Your task — Whenever a line below includes the word "changes", copy that line.

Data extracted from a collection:
|---|
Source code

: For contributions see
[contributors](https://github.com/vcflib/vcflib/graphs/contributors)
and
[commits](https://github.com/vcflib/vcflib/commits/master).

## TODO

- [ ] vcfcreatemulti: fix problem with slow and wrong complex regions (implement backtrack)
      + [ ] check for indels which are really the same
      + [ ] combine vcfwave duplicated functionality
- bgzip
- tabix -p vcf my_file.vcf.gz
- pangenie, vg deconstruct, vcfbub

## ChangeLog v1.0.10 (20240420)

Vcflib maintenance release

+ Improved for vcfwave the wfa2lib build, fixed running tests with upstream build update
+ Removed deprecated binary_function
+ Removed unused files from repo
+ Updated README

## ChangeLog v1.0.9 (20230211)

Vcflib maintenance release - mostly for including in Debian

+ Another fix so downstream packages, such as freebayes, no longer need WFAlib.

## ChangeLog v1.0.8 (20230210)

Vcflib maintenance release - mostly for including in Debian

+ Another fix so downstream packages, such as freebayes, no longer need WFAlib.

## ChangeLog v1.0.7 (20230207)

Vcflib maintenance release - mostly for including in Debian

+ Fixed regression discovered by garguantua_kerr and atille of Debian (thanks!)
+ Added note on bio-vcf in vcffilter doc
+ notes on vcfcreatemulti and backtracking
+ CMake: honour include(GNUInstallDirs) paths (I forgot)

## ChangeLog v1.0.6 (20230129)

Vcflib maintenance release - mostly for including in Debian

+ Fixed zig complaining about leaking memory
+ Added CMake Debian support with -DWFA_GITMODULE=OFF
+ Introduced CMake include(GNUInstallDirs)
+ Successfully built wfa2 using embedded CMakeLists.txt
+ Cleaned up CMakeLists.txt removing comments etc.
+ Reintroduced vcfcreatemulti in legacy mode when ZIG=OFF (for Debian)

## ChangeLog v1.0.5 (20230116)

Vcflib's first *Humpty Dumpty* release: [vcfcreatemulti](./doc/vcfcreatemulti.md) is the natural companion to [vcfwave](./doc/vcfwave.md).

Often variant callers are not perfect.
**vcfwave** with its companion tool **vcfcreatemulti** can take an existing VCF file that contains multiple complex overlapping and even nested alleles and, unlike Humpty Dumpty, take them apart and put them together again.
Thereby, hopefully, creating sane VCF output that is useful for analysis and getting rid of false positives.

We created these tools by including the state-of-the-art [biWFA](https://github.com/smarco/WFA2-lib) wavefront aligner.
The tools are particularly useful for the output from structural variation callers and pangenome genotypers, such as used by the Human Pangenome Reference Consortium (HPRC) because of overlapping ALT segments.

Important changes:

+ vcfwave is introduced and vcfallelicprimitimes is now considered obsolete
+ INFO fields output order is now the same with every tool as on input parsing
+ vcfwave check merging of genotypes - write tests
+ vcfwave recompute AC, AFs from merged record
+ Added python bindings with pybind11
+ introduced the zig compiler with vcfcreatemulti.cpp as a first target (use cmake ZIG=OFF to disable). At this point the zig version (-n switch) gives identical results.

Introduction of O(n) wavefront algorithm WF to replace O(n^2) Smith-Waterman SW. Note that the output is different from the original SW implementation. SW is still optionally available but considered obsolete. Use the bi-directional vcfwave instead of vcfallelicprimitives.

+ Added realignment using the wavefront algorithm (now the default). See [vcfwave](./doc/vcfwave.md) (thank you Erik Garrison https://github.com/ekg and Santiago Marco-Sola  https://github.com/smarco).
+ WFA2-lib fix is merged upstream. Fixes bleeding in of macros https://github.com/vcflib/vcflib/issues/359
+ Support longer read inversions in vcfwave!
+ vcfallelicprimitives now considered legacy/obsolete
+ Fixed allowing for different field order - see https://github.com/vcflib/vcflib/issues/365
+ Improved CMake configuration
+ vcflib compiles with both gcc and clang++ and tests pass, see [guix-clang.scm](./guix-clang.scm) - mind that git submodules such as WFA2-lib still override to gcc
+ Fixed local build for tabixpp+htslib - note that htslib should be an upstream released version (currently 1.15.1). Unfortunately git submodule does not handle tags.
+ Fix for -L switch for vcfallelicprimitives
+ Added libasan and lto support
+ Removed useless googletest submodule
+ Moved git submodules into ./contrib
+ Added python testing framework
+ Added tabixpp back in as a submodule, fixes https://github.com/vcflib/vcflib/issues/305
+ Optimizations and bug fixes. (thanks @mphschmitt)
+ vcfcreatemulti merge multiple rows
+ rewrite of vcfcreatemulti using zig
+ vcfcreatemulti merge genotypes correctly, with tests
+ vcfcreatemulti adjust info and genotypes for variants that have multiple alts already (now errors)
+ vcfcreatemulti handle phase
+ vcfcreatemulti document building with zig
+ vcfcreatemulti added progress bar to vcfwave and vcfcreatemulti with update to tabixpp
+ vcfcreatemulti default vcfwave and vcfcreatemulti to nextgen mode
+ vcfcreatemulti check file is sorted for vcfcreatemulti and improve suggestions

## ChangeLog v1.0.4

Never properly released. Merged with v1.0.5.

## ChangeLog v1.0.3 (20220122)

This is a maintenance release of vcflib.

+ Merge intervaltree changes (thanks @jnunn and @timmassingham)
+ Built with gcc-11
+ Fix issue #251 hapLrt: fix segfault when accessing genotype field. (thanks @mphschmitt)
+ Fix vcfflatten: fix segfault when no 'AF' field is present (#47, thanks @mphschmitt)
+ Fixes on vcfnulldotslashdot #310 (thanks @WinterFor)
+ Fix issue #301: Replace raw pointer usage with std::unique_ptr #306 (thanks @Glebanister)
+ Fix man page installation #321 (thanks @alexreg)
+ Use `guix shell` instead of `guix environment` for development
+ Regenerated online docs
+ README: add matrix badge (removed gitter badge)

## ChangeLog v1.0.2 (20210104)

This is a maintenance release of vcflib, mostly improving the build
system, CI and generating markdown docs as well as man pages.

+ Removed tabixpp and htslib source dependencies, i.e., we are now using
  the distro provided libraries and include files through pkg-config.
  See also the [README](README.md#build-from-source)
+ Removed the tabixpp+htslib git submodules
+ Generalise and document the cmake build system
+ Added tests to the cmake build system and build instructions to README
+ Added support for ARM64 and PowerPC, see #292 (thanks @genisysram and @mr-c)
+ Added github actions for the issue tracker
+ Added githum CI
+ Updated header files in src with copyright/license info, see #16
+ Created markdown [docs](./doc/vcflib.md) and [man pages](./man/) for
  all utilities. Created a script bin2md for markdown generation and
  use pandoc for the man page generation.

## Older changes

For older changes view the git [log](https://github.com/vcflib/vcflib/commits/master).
|---|
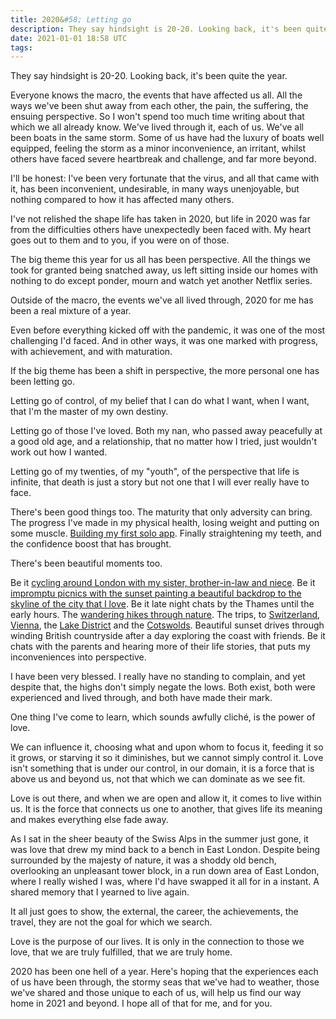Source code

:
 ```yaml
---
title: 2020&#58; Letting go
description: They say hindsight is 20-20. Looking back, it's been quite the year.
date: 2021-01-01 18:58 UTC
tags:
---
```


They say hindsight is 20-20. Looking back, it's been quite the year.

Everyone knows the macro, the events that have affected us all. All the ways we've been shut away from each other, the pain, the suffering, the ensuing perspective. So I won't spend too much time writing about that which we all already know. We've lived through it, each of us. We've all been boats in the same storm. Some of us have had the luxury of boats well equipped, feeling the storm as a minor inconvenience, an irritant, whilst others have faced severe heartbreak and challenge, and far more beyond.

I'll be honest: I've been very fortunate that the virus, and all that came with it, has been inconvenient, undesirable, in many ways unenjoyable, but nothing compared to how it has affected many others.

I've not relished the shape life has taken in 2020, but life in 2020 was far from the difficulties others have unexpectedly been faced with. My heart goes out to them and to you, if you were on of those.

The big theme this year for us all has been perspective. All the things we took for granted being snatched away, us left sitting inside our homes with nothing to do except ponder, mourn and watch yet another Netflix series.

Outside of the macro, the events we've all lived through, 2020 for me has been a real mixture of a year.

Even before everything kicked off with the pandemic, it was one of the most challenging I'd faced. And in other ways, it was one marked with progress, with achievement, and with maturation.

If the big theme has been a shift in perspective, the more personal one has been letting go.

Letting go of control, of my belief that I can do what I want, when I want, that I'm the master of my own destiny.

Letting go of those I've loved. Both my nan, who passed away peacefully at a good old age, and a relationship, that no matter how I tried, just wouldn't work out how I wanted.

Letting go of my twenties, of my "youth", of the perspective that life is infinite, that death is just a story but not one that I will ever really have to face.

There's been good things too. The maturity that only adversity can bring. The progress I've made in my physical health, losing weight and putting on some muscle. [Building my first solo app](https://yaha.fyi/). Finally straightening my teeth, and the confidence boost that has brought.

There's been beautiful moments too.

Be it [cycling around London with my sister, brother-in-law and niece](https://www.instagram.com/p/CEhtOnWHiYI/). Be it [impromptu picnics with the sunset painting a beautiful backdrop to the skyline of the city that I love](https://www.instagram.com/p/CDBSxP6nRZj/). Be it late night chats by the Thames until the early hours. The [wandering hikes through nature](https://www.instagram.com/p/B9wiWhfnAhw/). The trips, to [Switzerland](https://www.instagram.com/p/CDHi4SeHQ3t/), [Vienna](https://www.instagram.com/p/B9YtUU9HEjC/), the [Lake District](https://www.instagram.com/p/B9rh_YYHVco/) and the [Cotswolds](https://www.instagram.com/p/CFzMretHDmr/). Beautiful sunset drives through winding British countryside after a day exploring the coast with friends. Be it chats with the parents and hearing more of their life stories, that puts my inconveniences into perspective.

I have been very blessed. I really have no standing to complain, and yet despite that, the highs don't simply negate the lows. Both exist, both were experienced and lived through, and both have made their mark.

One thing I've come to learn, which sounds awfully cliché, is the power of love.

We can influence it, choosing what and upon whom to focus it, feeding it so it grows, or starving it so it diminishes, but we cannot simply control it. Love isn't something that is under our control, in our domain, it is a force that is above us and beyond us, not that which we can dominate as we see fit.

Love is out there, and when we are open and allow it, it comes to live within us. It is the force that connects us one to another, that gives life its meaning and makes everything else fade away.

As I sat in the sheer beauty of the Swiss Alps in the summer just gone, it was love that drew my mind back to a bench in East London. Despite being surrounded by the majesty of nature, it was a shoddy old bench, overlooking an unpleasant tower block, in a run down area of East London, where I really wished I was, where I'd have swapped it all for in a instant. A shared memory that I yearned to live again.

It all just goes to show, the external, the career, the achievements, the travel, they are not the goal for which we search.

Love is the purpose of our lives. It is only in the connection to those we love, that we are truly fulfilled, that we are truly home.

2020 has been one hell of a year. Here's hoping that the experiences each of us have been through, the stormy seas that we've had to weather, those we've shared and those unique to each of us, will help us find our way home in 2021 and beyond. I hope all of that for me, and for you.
|---|
Solution to this exercise —
Important changes:
+ Merge intervaltree changes (thanks @jnunn and @timmassingham)
## Older changes
For older changes view the git [log](https://github.com/vcflib/vcflib/commits/master).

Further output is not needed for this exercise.